We further conclude, however, that because this new control program has not yet been in effect for a sufficient period of time to enable us to make a full evaluation of its effectiveness, the public interest would best be served by the issuance of a 3-year term certificate, rather than an unconditional grant of authority. Cf, Radke Extension-Various Commodities, 113 M.C.C. 89 (1971); Johnny Brown's, supra; Spector Freight System, Inc., Extension-Whitley, 111 M.C.C. 889 (1970); and Jamerson Contract Carrier Application, 110 M.C.C. 469 (1969). Applicant itself has indicated the ongoing nature of its control program, and admits that this program is necessary to make certain that in the future its responsibilities as a regulated carrier are fully satisfied. Accordingly, in finding applicant fit, we deem it appropriate to limit the certificate granted in this proceeding to a 3-year term, which will afford us the opportunity to make certain, at a future date, that applicant's compliance efforts do in fact result in the prevention of further unlawful operations and activities. Thus, any certificate to

be granted herein will expire at the end of the 3-year term, unless, prior to its expiration date, applicant files a petition, as described below, for its extension and demonstrates that it has been in full compliance with the act and the applicable rules and regulations. thereunder.

III. DUAL OPERATIONS*

Section 210 (49 U.S.C. 310) of the act, as amended by the Transportation Act of 1940, provides in substance that no carrier (or carriers under common control) shall hold both a certificate and a permit authorizing operations in the same territory or over the same routes except upon a specific determination by this Commission that, for good cause shown, the holding of such dual authority will be consistent with the public interest and the national transportation policy. The potentials for undue preferences and/or discriminatory treatment inherent in dual operations were fully articulated in Gallot-Purchase-Holst, 45 M.C.C. 1 (1946) and subsequent cases and need not be repeated herein. However, neither the prohibition of section 210 nor the principles upon which it is based are absolute and inflexible. While an application may be properly denied where an opportunity for discrimination exists, even though the applicant has no intention of engaging in such activities (Hunt-Purchase-Schideler, 50 M.C.C. 683 (1948); Hudlow-Control-General Transport, Inc., 70 M.C.C. 352 (1957)), the presence of such opportunities does not automatically require denial of all or part of an application. Merchants Delivery Co. Common Carrier Application, 99 M.C.C. 680 (1965); Polman Extension-Montana, 92 M.C.C. 114 (1963); United Parcel Service of New York, Inc., Comm. Car. Applic., 79 M.C.C. 629 (1959), affirmed sub nom. Yale Transportation Corp. v. U.S., 185 F. Supp. 96, affirmed per curiam, 365 U.S. 566. Thus, we have approved dual operations where good cause exists for such approval and/or where an appropriate restriction may be imposed to prevent realistic opportunities for discrimination. United Parcel Service of New York, Inc., Comm. Car. Applic., supra; Estes-Purchase-Minton, 80 M.C.C. 51 (1959).

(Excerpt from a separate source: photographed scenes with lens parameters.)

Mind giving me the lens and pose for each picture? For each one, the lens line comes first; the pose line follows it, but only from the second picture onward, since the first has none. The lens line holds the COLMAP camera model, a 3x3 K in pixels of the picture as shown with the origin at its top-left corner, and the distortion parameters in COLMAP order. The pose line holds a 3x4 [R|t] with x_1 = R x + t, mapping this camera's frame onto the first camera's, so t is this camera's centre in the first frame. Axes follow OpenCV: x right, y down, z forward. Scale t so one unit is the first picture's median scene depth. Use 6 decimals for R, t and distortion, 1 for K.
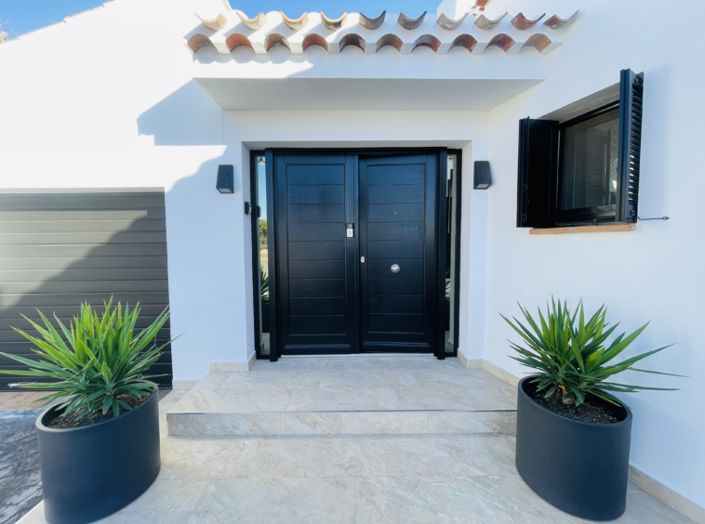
lens RADIAL K [[285.0, 0, 353.4], [0, 285.0, 246.7], [0, 0, 1]] dist [-0.000118, -0.000002]
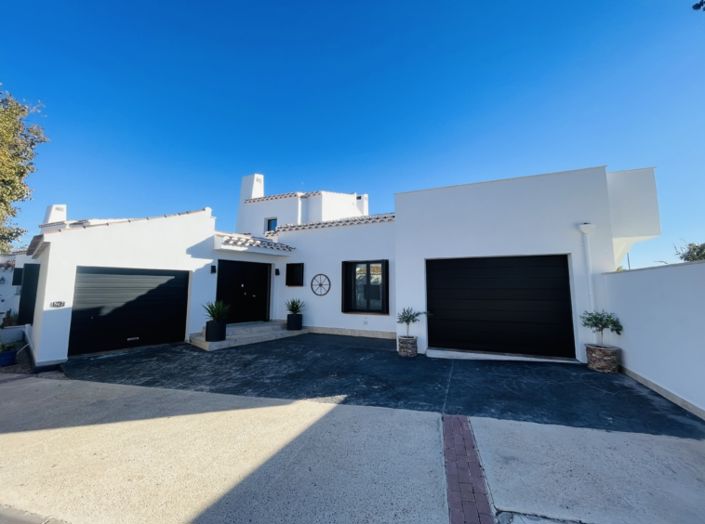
lens RADIAL K [[281.9, 0, 352.5], [0, 281.9, 262.0], [0, 0, 1]] dist [0.001098, 0.000228]
pose [[0.662229, 0.083814, 0.744600, -1.861029], [0.026229, 0.990522, -0.134823, 0.174078], [-0.748843, 0.108814, 0.653754, -2.469119]]
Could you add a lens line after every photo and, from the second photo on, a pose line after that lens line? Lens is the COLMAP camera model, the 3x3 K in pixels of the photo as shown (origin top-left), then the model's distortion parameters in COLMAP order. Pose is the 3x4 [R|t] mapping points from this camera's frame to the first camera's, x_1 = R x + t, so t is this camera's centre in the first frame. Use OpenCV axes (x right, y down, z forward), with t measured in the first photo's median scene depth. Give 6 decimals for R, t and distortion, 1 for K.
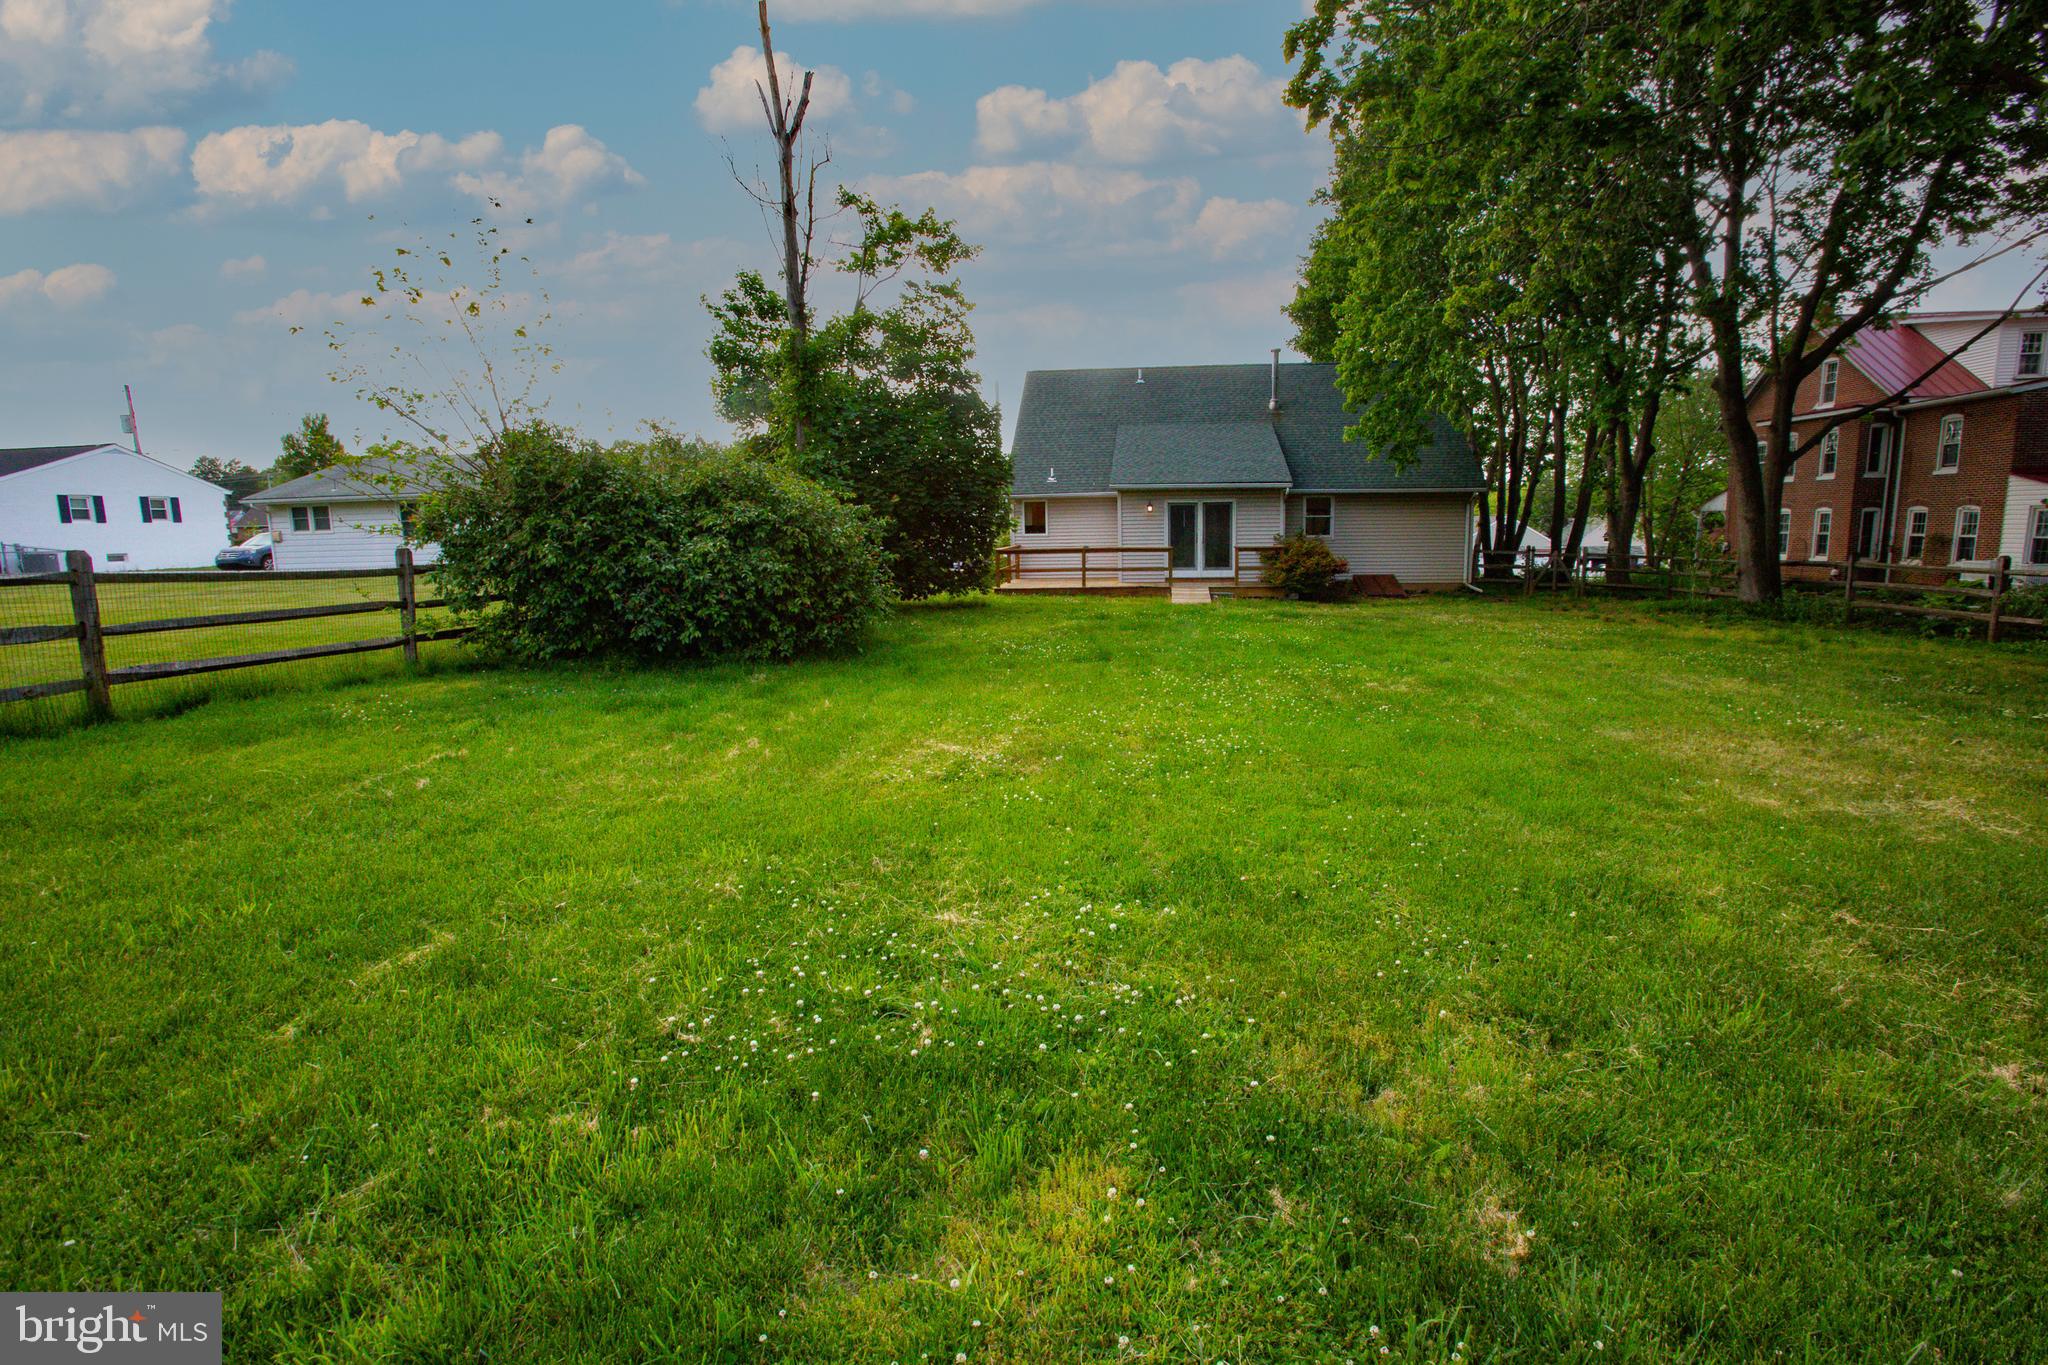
lens RADIAL K [[934.5, 0, 1035.1], [0, 934.5, 668.1], [0, 0, 1]] dist [-0.002785, -0.000035]
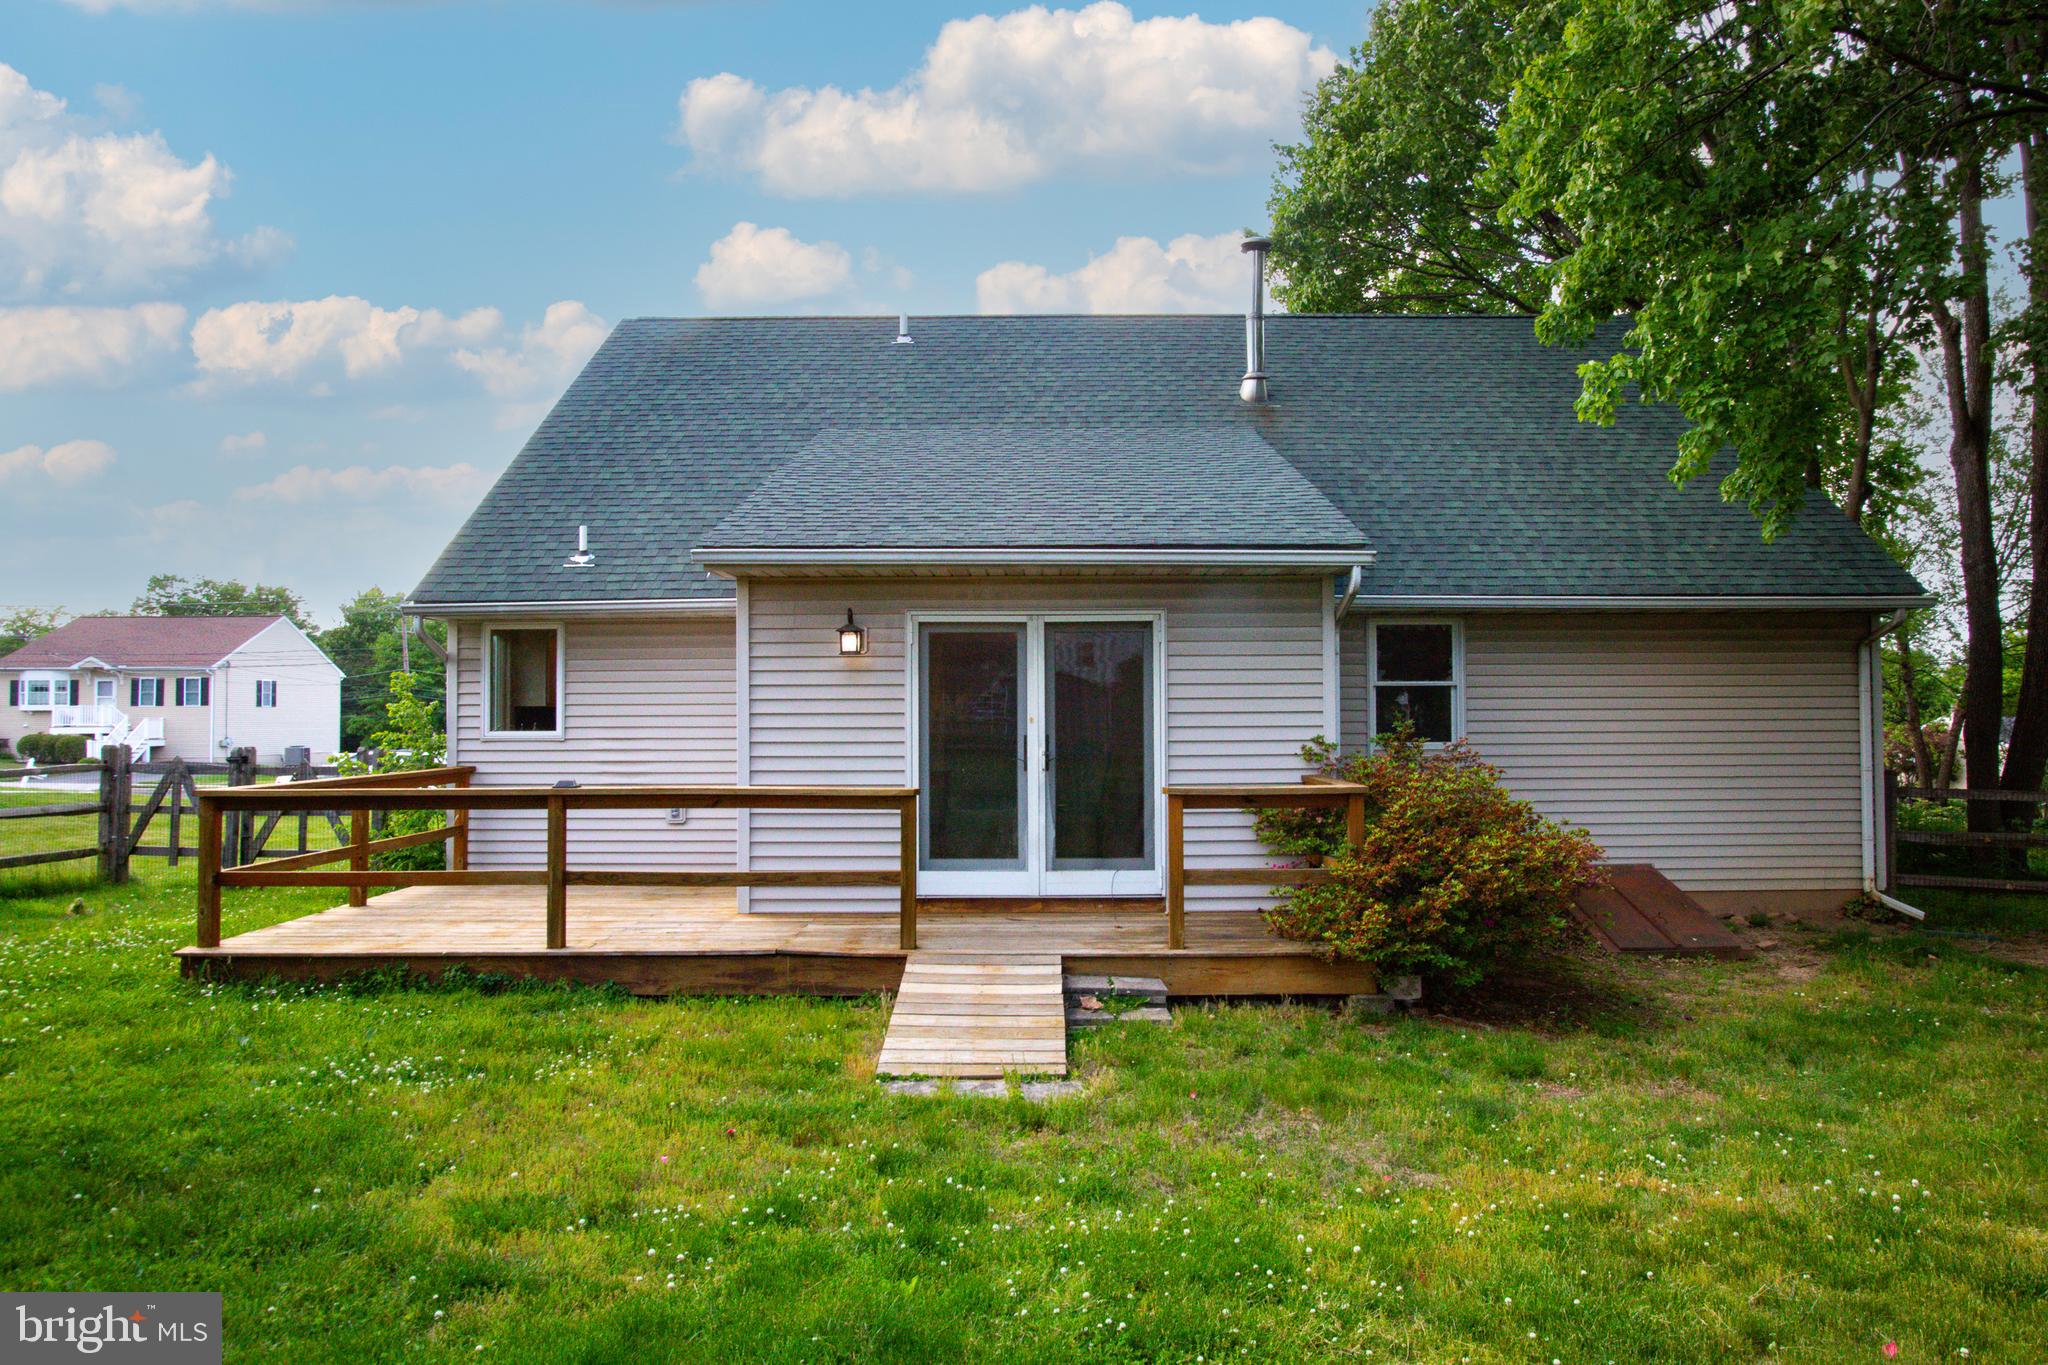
lens RADIAL K [[1307.6, 0, 1026.0], [0, 1307.6, 690.2], [0, 0, 1]] dist [0.003161, 0.000109]
pose [[0.992973, 0.011968, 0.117733, 0.130478], [0.009547, 0.983529, -0.180498, -0.089253], [-0.117954, 0.180353, 0.976504, 0.633564]]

In order to determine whether the dual operations presented by the instant application require denial of the application or the

'The possibility of dual operations consequent upon a grant of the sought authority is mentioned in the Federal Register publication of the instant application. The Administrative Law Judge, however, having determined that applicant was not fit and that the application would have to be denied, made no findings with regard to dual operations.